***** Supplied data *****

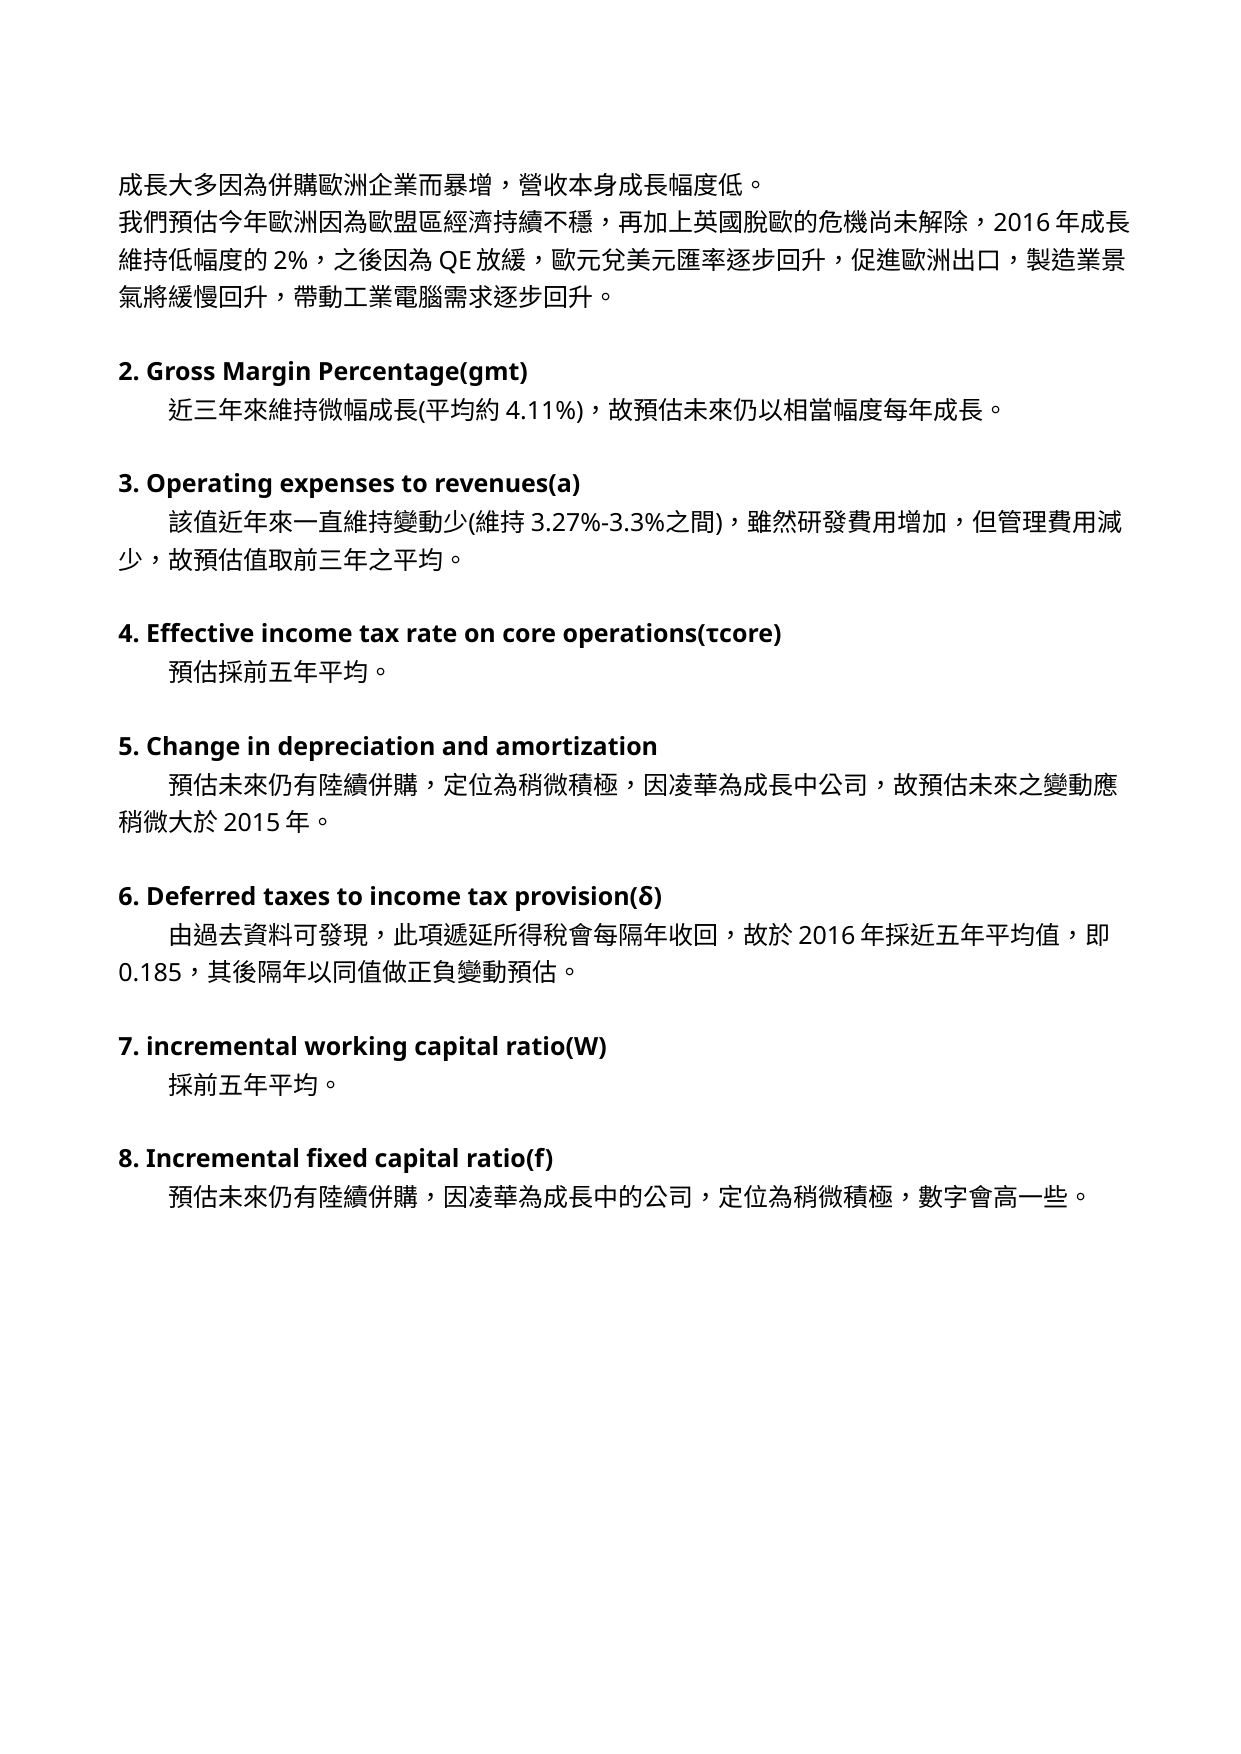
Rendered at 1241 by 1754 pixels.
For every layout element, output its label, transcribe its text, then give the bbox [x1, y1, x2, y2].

text 8. Incremental fixed capital ratio(f) [118, 1139, 1137, 1177]
text 6. Deferred taxes to income tax provision(δ) [118, 877, 1137, 914]
text 預估未來仍有陸續併購，定位為稍微積極，因凌華為成長中公司，故預估未來之變動應稍微大於2015年。 [118, 764, 1137, 839]
text 4. Effective income tax rate on core operations(τcore) [118, 614, 1137, 652]
text 近三年來維持微幅成長(平均約4.11%)，故預估未來仍以相當幅度每年成長。 [118, 389, 1137, 427]
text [118, 164, 1137, 202]
text 預估未來仍有陸續併購，因凌華為成長中的公司，定位為稍微積極，數字會高一些。 [118, 1177, 1137, 1214]
text 由過去資料可發現，此項遞延所得稅會每隔年收回，故於2016年採近五年平均值，即0.185，其後隔年以同值做正負變動預估。 [118, 914, 1137, 989]
text 採前五年平均。 [118, 1064, 1137, 1102]
text 該值近年來一直維持變動少(維持3.27%-3.3%之間)，雖然研發費用增加，但管理費用減少，故預估值取前三年之平均。 [118, 502, 1137, 577]
text 預估採前五年平均。 [118, 652, 1137, 689]
text 我們預估今年歐洲因為歐盟區經濟持續不穩，再加上英國脫歐的危機尚未解除，2016年成長維持低幅度的2%，之後因為QE放緩，歐元兌美元匯率逐步回升，促進歐洲出口，製造業景氣將緩慢回升，帶動工業電腦需求逐步回升。 [118, 202, 1137, 314]
text 2. Gross Margin Percentage(gmt) [118, 352, 1137, 389]
text 3. Operating expenses to revenues(a) [118, 464, 1137, 502]
text 7. incremental working capital ratio(W) [118, 1027, 1137, 1064]
text 5. Change in depreciation and amortization [118, 727, 1137, 764]
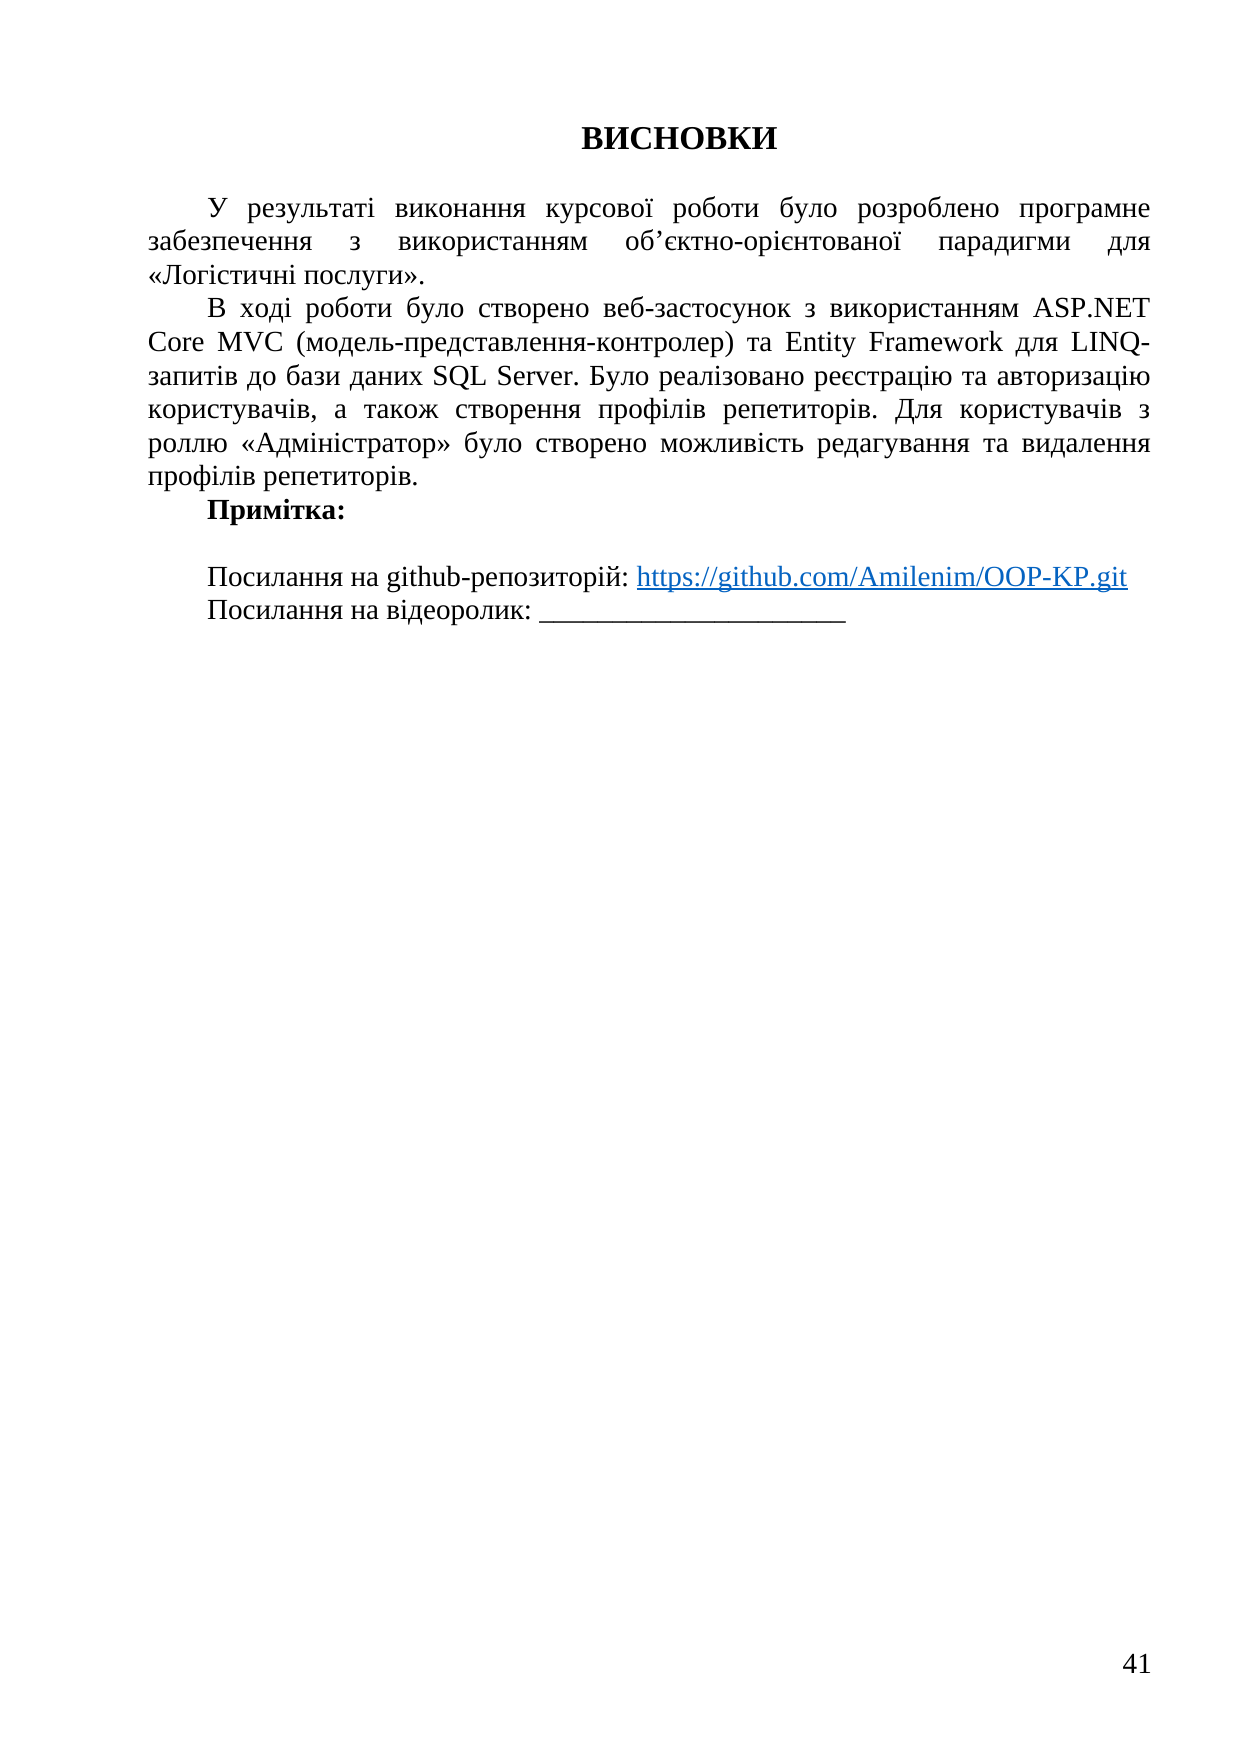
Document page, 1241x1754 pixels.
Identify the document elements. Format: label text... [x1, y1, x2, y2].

text У результаті виконання курсової роботи було розроблено програмне забезпечення з використанням об’єктно-орієнтованої парадигми для «Логістичні послуги». [148, 190, 1152, 291]
text В ході роботи було створено веб-застосунок з використанням ASP.NET Core MVC (модель-представлення-контролер) та Entity Framework для LINQ-запитів до бази даних SQL Server. Було реалізовано реєстрацію та авторизацію користувачів, а також створення профілів репетиторів. Для користувачів з роллю «Адміністратор» було створено можливість редагування та видалення профілів репетиторів. [148, 291, 1152, 492]
text Примітка: [148, 492, 1152, 525]
text Посилання на відеоролик: _____________________ [148, 592, 1152, 626]
subtitle ВИСНОВКИ [207, 118, 1152, 156]
text Посилання на github-репозиторій: https://github.com/Amilenim/OOP-KP.git [148, 559, 1152, 592]
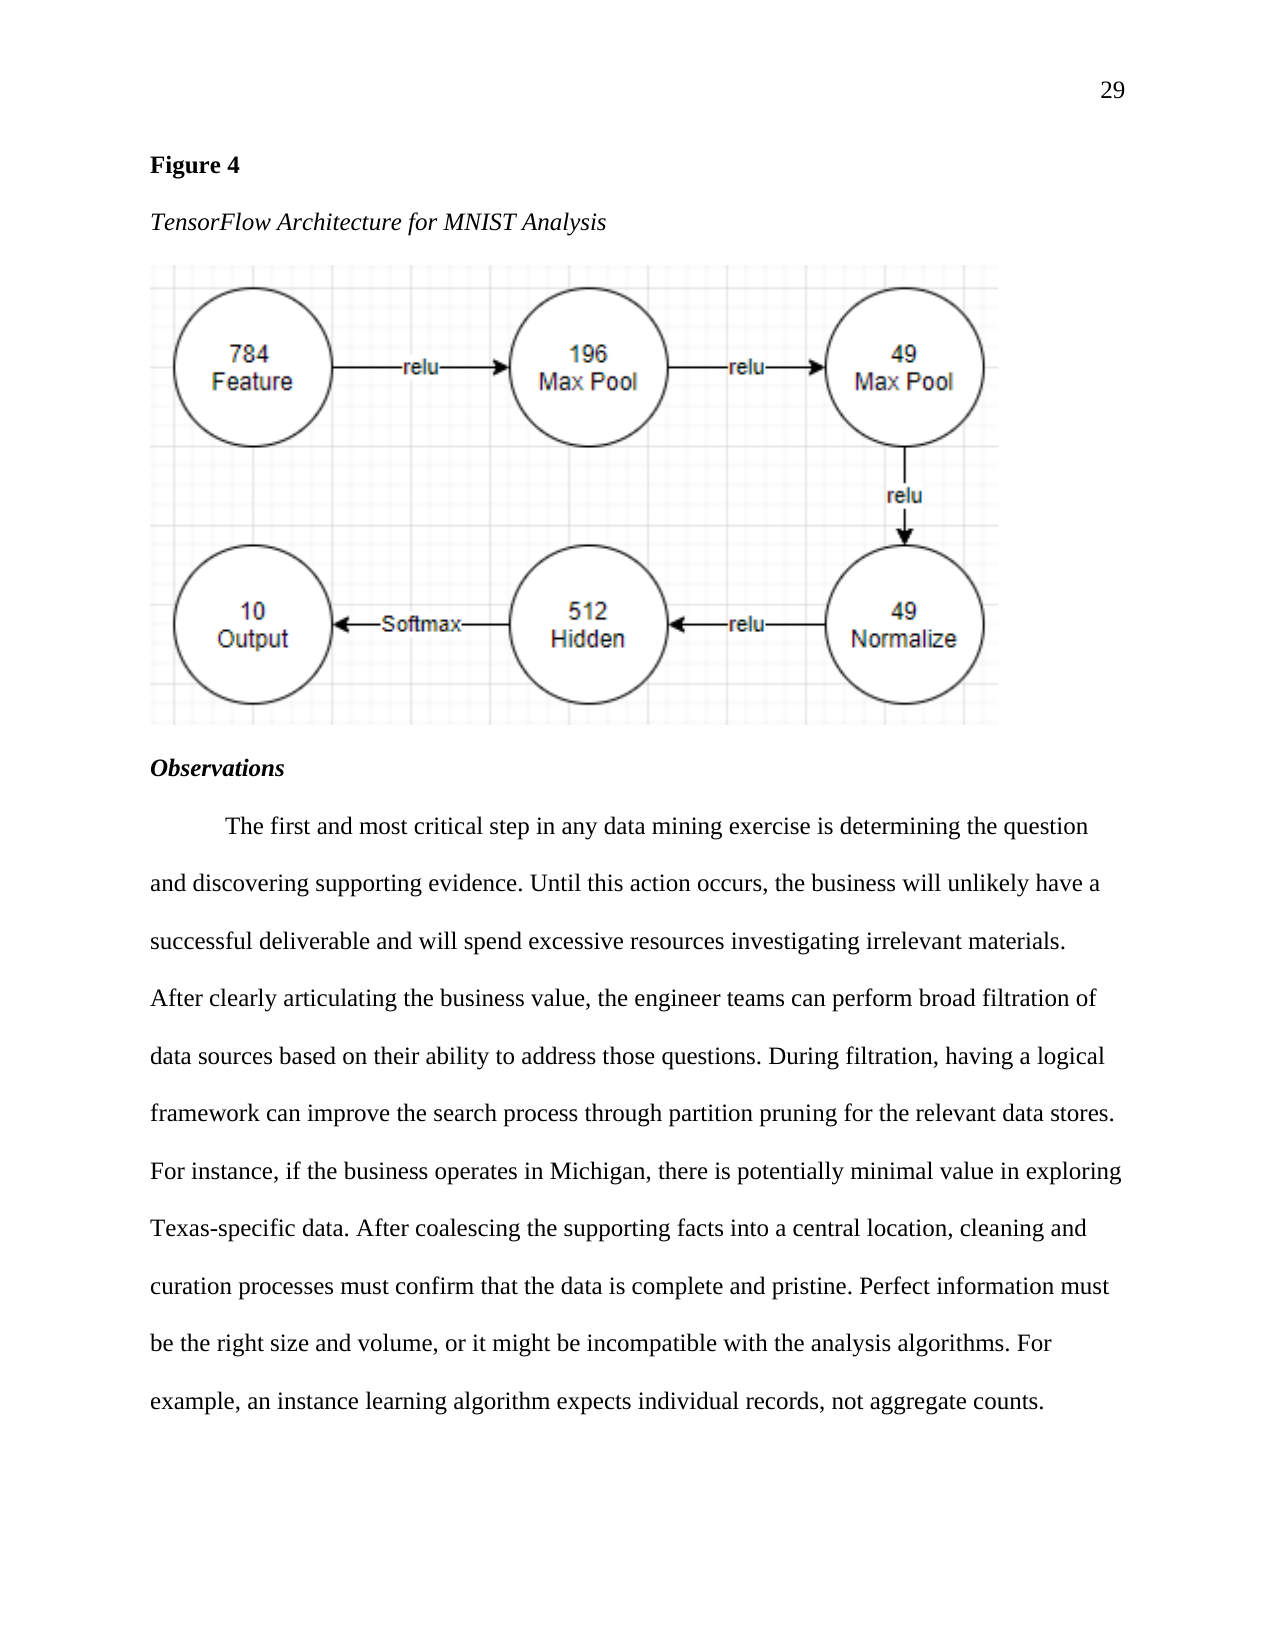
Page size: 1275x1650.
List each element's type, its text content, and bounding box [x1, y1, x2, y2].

subtitle Observations [150, 753, 1125, 782]
text The first and most critical step in any data mining exercise is determining the question and discovering supporting evidence. Until this action occurs, the business will unlikely have a successful deliverable and will spend excessive resources investigating irrelevant materials. After clearly articulating the business value, the engineer teams can perform broad filtration of data sources based on their ability to address those questions. During filtration, having a logical framework can improve the search process through partition pruning for the relevant data stores. For instance, if the business operates in Michigan, there is potentially minimal value in exploring Texas-specific data. After coalescing the supporting facts into a central location, cleaning and curation processes must confirm that the data is complete and pristine. Perfect information must be the right size and volume, or it might be incompatible with the analysis algorithms. For example, an instance learning algorithm expects individual records, not aggregate counts. [150, 811, 1125, 1415]
picture [150, 265, 999, 725]
text Figure 4 TensorFlow Architecture for MNIST Analysis [150, 150, 1125, 725]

*****

Instructions to follow:
Reproduce the material above exactly but drop all images.

Answer space:
Rendered at 1241 by 1754 pixels.
For every layout element, output its label, transcribe its text, then give the bbox [x1, y1, x2, y2].

text 8. Incremental fixed capital ratio(f) [118, 1139, 1137, 1177]
text 6. Deferred taxes to income tax provision(δ) [118, 877, 1137, 914]
text 預估未來仍有陸續併購，定位為稍微積極，因凌華為成長中公司，故預估未來之變動應稍微大於2015年。 [118, 764, 1137, 839]
text 4. Effective income tax rate on core operations(τcore) [118, 614, 1137, 652]
text 近三年來維持微幅成長(平均約4.11%)，故預估未來仍以相當幅度每年成長。 [118, 389, 1137, 427]
text [118, 164, 1137, 202]
text 預估未來仍有陸續併購，因凌華為成長中的公司，定位為稍微積極，數字會高一些。 [118, 1177, 1137, 1214]
text 由過去資料可發現，此項遞延所得稅會每隔年收回，故於2016年採近五年平均值，即0.185，其後隔年以同值做正負變動預估。 [118, 914, 1137, 989]
text 採前五年平均。 [118, 1064, 1137, 1102]
text 該值近年來一直維持變動少(維持3.27%-3.3%之間)，雖然研發費用增加，但管理費用減少，故預估值取前三年之平均。 [118, 502, 1137, 577]
text 預估採前五年平均。 [118, 652, 1137, 689]
text 我們預估今年歐洲因為歐盟區經濟持續不穩，再加上英國脫歐的危機尚未解除，2016年成長維持低幅度的2%，之後因為QE放緩，歐元兌美元匯率逐步回升，促進歐洲出口，製造業景氣將緩慢回升，帶動工業電腦需求逐步回升。 [118, 202, 1137, 314]
text 2. Gross Margin Percentage(gmt) [118, 352, 1137, 389]
text 3. Operating expenses to revenues(a) [118, 464, 1137, 502]
text 7. incremental working capital ratio(W) [118, 1027, 1137, 1064]
text 5. Change in depreciation and amortization [118, 727, 1137, 764]
Document page, 1241x1754 pixels.
Identify the document elements. Format: label text... [x1, y1, x2, y2].

text У результаті виконання курсової роботи було розроблено програмне забезпечення з використанням об’єктно-орієнтованої парадигми для «Логістичні послуги». [148, 190, 1152, 291]
text В ході роботи було створено веб-застосунок з використанням ASP.NET Core MVC (модель-представлення-контролер) та Entity Framework для LINQ-запитів до бази даних SQL Server. Було реалізовано реєстрацію та авторизацію користувачів, а також створення профілів репетиторів. Для користувачів з роллю «Адміністратор» було створено можливість редагування та видалення профілів репетиторів. [148, 291, 1152, 492]
text Примітка: [148, 492, 1152, 525]
text Посилання на відеоролик: _____________________ [148, 592, 1152, 626]
subtitle ВИСНОВКИ [207, 118, 1152, 156]
text Посилання на github-репозиторій: https://github.com/Amilenim/OOP-KP.git [148, 559, 1152, 592]
Page size: 1275x1650.
List each element's type, its text content, and bounding box [x1, y1, x2, y2].

subtitle Observations [150, 753, 1125, 782]
text The first and most critical step in any data mining exercise is determining the question and discovering supporting evidence. Until this action occurs, the business will unlikely have a successful deliverable and will spend excessive resources investigating irrelevant materials. After clearly articulating the business value, the engineer teams can perform broad filtration of data sources based on their ability to address those questions. During filtration, having a logical framework can improve the search process through partition pruning for the relevant data stores. For instance, if the business operates in Michigan, there is potentially minimal value in exploring Texas-specific data. After coalescing the supporting facts into a central location, cleaning and curation processes must confirm that the data is complete and pristine. Perfect information must be the right size and volume, or it might be incompatible with the analysis algorithms. For example, an instance learning algorithm expects individual records, not aggregate counts. [150, 811, 1125, 1415]
picture [150, 265, 999, 725]
text Figure 4 TensorFlow Architecture for MNIST Analysis [150, 150, 1125, 725]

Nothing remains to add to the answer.